Another restaurant, Artisanal (on Park Avenue), illustrated something else New Yorkers love: gimmickry. The place is basically a conventional bistro, but with a "special feature" (every bar and restaurant in New York has a "special feature") - in this case, cheese. From a chill counter at the front, diners can select from more than 200 samples. Many of the main dishes have also been adapted to include cheese.
Artisanal was pretty good, but it wasn't until I ate at a restaurant in Brooklyn called Peter Luger (178 Broadway) that I felt I had arrived at the quintessence of New York. Peter Luger is situated in a graffiti-line neighbourhood (Wall Street is just a pop across the Brooklyn Bridge - handy for traders) and has
been specialising in the same thing - Porterhouse steak - for more
than 100 years.

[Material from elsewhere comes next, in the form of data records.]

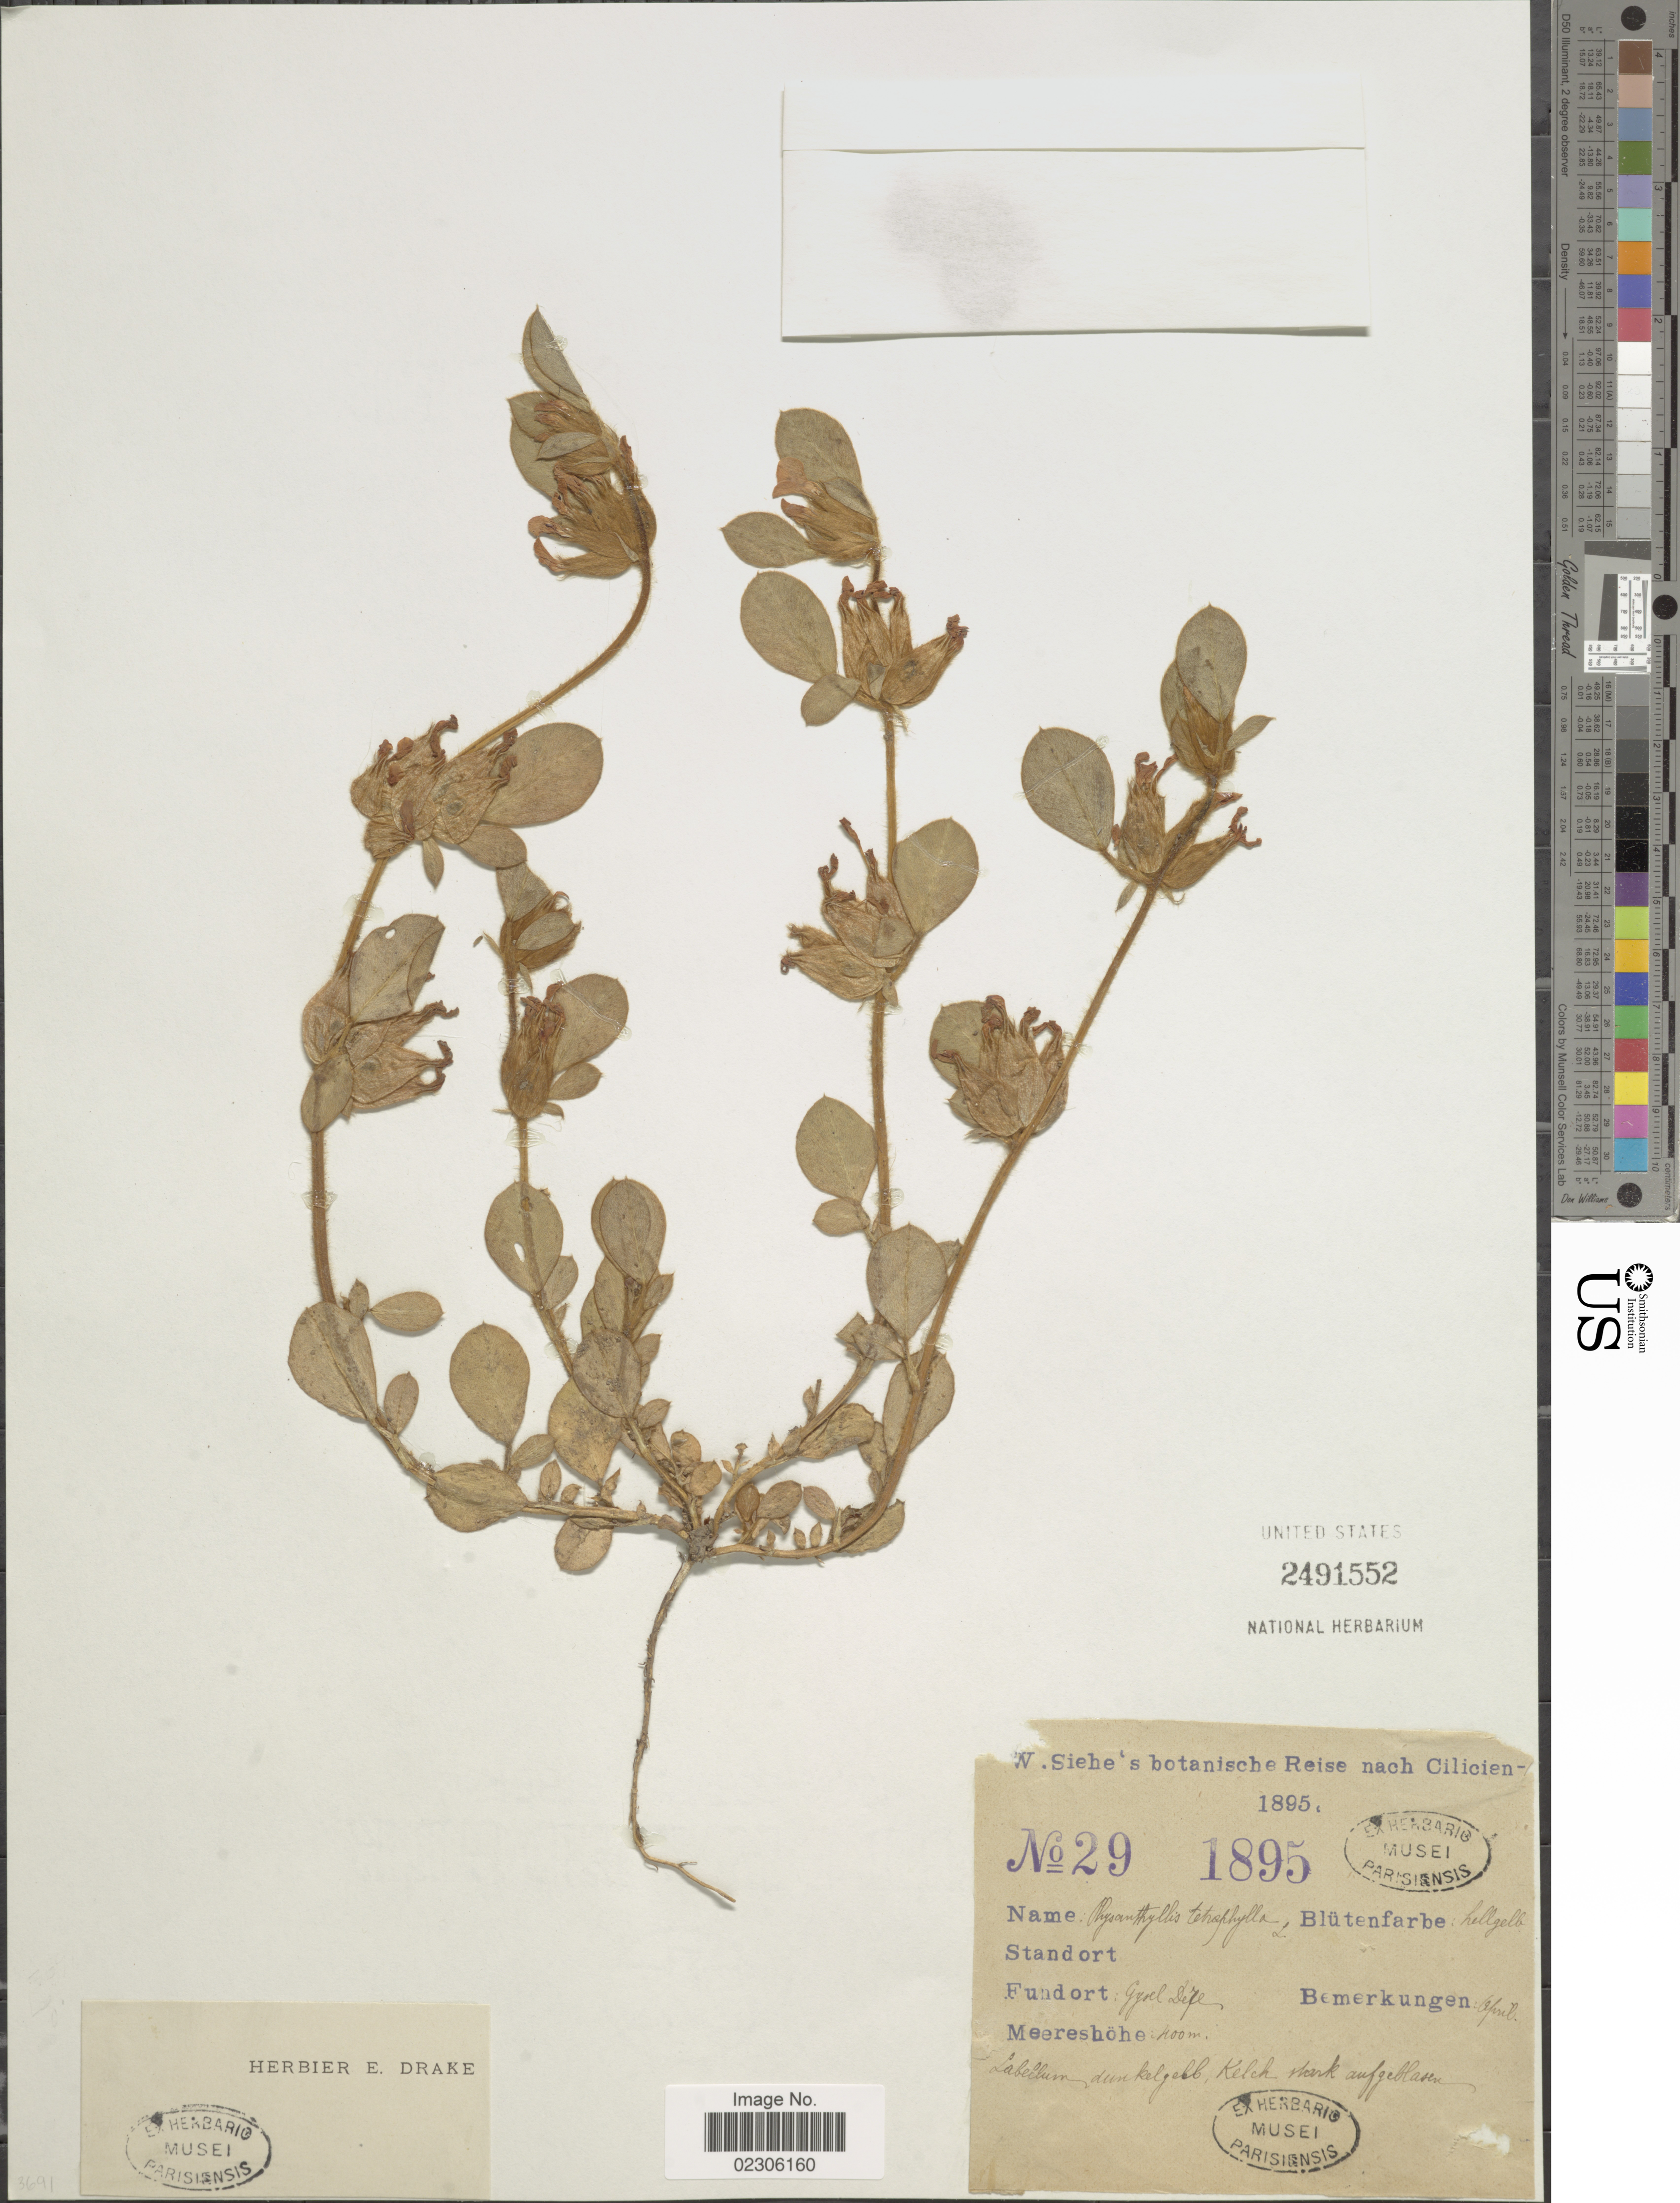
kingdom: Plantae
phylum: Tracheophyta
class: Magnoliopsida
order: Fabales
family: Fabaceae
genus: Anthyllis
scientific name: Anthyllis tetraphylla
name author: L.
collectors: W. Siehe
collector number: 29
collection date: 1895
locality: Gysel Defe [interpreted]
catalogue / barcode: US 2491552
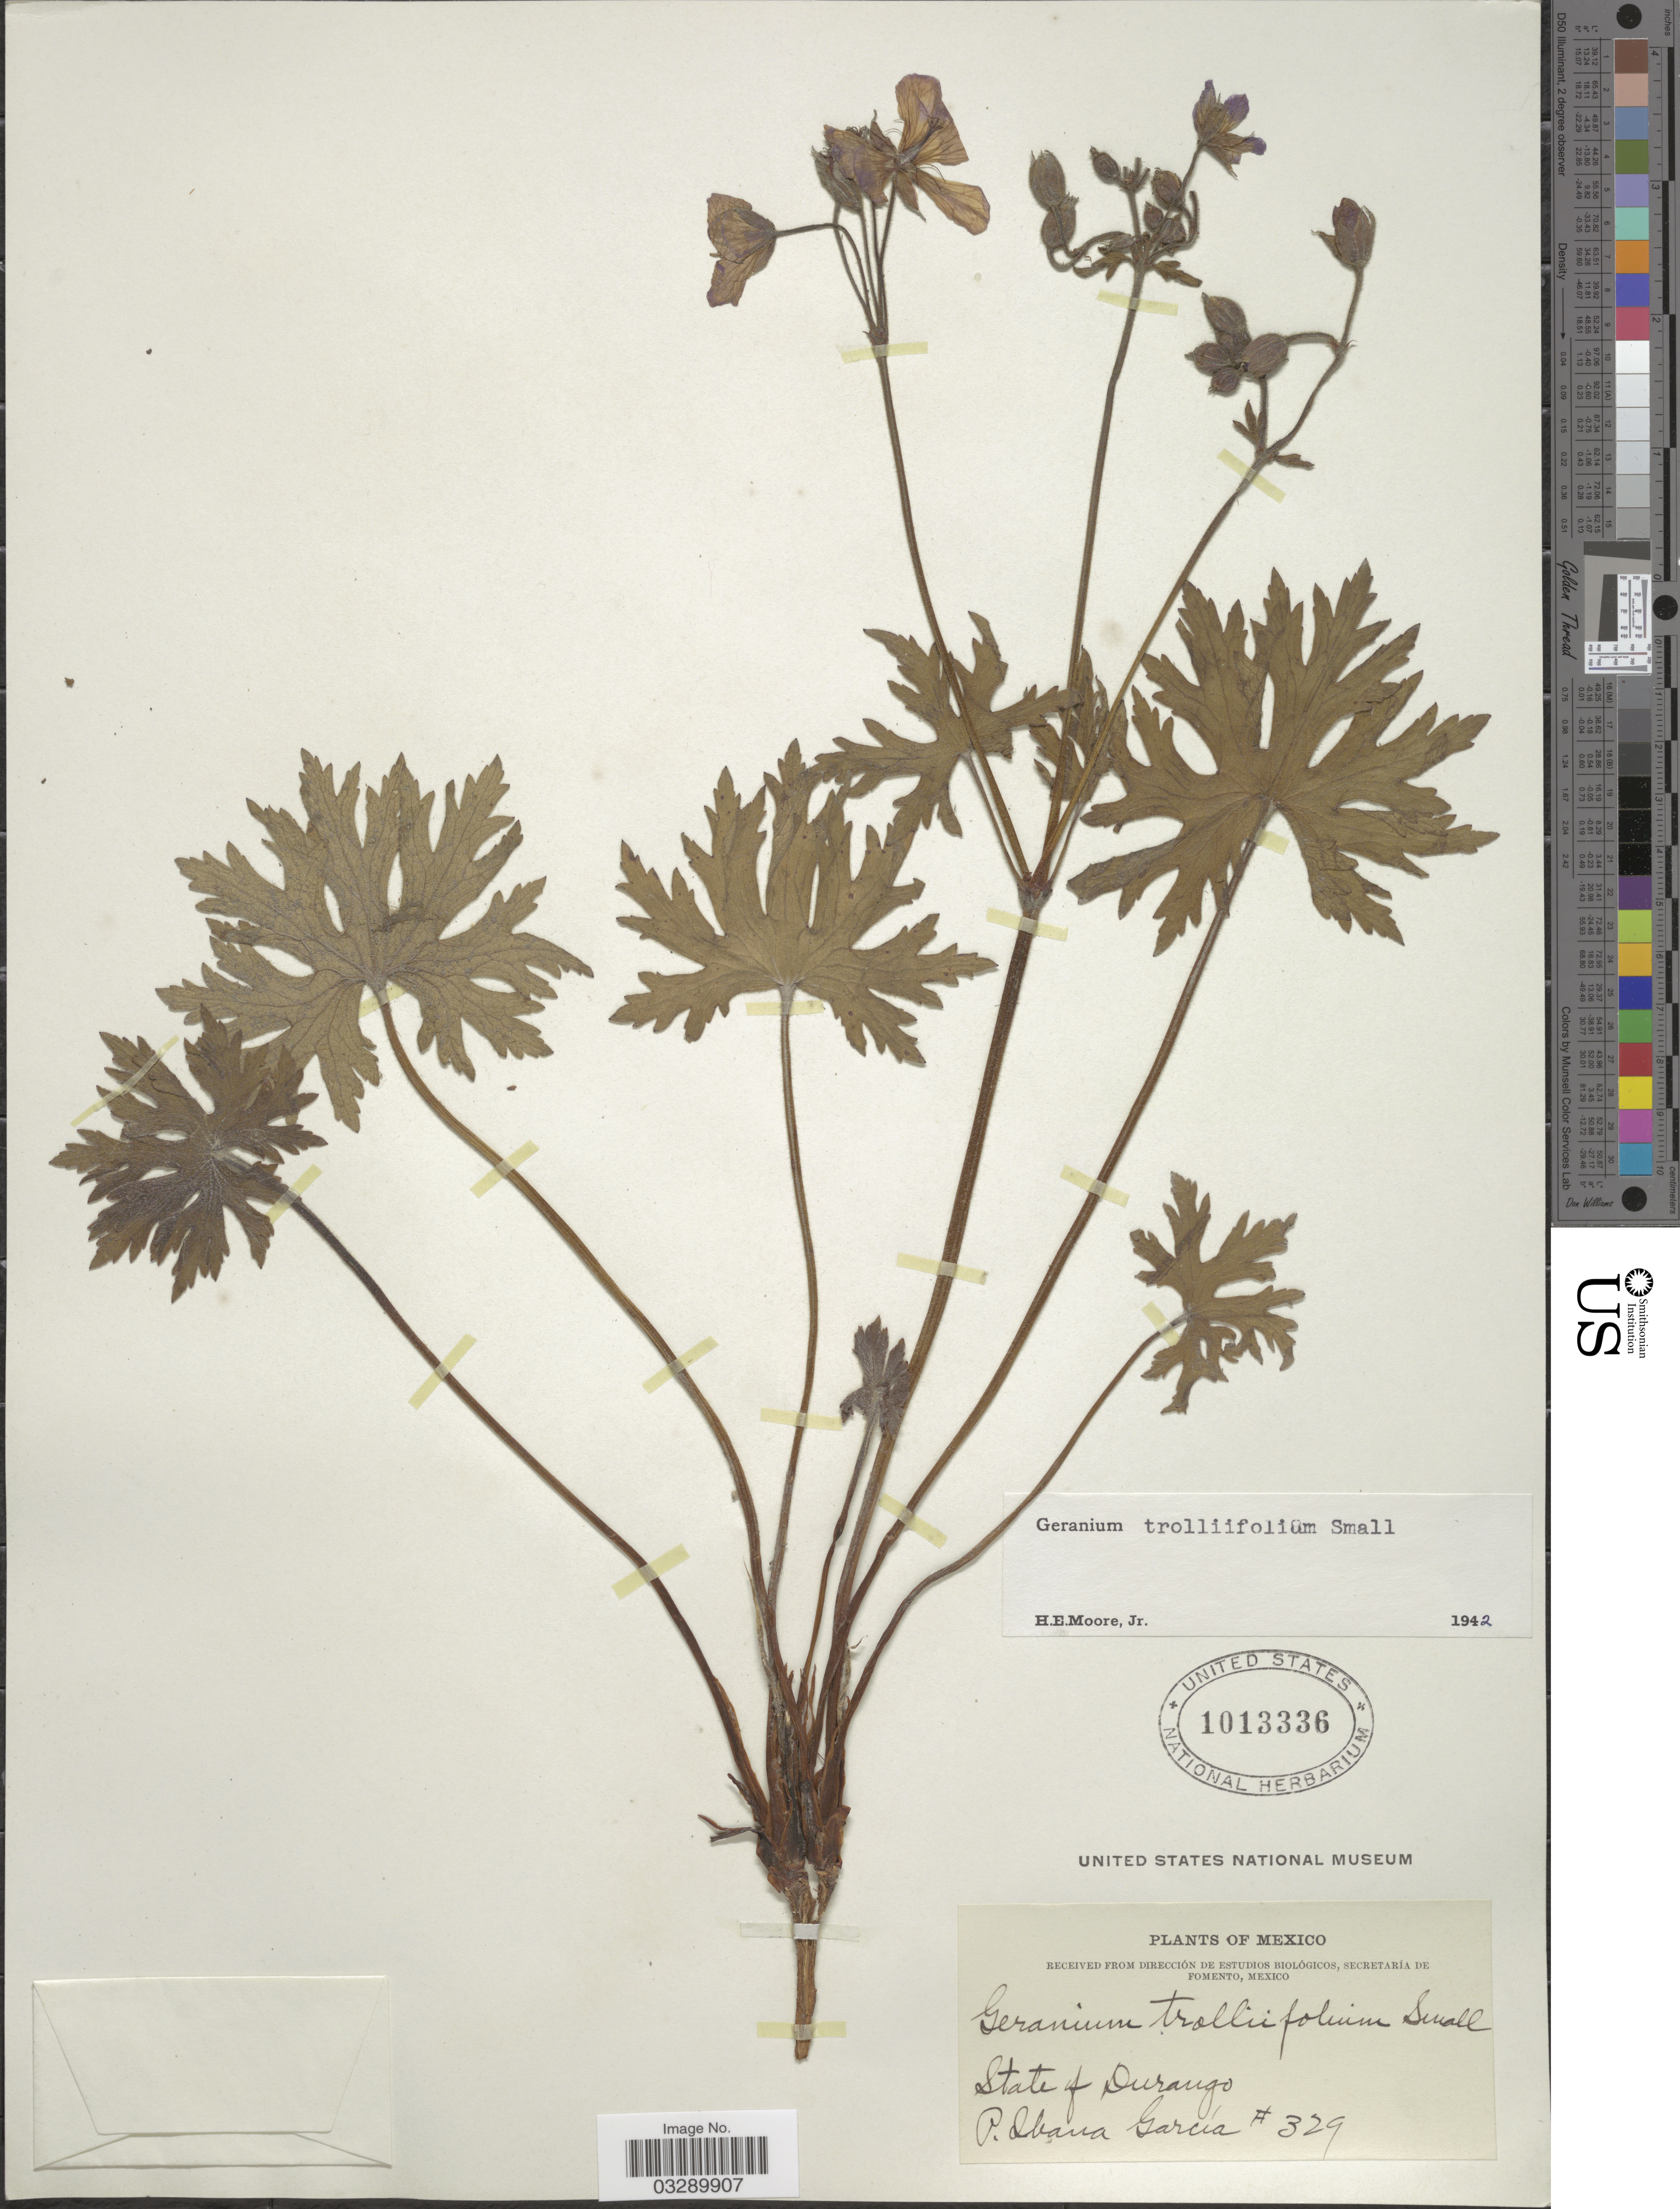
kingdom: Plantae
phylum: Tracheophyta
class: Magnoliopsida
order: Geraniales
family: Geraniaceae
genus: Geranium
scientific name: Geranium trolliifolium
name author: Small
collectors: P. I. Garcia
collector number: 329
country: Mexico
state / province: Durango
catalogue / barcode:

Other dishes are available, but the waiters give you a withering look if you ask for them. My friend and I had to stand in line for a table, yet the steak, when it came - buttery,
bloody and monstrous - was just about the best I had ever eaten.
Here at last was a restaurant to justify the way New Yorkers feel about their city. "This steak," I announced to my companion with a faraway look, "may just be the best in the world."